◆ What is being asked
A complete response lists each line of the data below that includes the word "only".

---+---

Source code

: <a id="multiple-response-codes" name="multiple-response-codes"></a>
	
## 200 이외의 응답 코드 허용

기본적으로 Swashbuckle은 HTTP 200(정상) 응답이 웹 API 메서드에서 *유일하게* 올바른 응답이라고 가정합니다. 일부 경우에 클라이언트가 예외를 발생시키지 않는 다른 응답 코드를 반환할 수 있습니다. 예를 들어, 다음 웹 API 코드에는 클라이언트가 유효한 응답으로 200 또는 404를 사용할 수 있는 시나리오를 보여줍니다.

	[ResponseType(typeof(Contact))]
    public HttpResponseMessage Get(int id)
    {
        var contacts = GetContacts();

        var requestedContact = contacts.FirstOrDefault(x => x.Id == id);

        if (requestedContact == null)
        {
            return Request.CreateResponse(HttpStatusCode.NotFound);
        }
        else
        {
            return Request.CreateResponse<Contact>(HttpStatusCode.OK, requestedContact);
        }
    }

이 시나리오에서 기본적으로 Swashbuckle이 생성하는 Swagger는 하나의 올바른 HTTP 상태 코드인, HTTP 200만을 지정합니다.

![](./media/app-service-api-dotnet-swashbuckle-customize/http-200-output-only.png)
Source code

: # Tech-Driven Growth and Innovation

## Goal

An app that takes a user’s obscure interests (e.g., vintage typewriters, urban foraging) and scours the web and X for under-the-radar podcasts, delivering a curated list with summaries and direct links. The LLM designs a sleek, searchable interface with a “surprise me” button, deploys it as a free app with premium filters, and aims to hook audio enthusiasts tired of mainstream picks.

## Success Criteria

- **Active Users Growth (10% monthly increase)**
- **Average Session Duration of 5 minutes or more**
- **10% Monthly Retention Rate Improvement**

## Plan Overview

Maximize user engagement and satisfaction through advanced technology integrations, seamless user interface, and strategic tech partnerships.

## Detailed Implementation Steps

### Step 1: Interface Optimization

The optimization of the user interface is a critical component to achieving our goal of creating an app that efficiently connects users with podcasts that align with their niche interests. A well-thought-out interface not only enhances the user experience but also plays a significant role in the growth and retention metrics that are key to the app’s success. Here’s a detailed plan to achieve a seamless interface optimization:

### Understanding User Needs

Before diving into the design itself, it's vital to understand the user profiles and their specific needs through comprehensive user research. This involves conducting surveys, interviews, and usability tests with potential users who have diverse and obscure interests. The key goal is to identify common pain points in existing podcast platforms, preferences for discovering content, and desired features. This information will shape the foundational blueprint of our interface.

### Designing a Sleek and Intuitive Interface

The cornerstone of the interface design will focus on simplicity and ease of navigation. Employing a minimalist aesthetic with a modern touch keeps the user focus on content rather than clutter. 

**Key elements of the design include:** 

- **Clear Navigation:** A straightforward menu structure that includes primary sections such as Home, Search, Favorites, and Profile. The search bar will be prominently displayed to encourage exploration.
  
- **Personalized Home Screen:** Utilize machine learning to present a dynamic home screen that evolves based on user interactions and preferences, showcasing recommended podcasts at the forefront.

---+---

◆ Task answer
![](./media/app-service-api-dotnet-swashbuckle-customize/http-200-output-only.png)
The optimization of the user interface is a critical component to achieving our goal of creating an app that efficiently connects users with podcasts that align with their niche interests. A well-thought-out interface not only enhances the user experience but also plays a significant role in the growth and retention metrics that are key to the app’s success. Here’s a detailed plan to achieve a seamless interface optimization:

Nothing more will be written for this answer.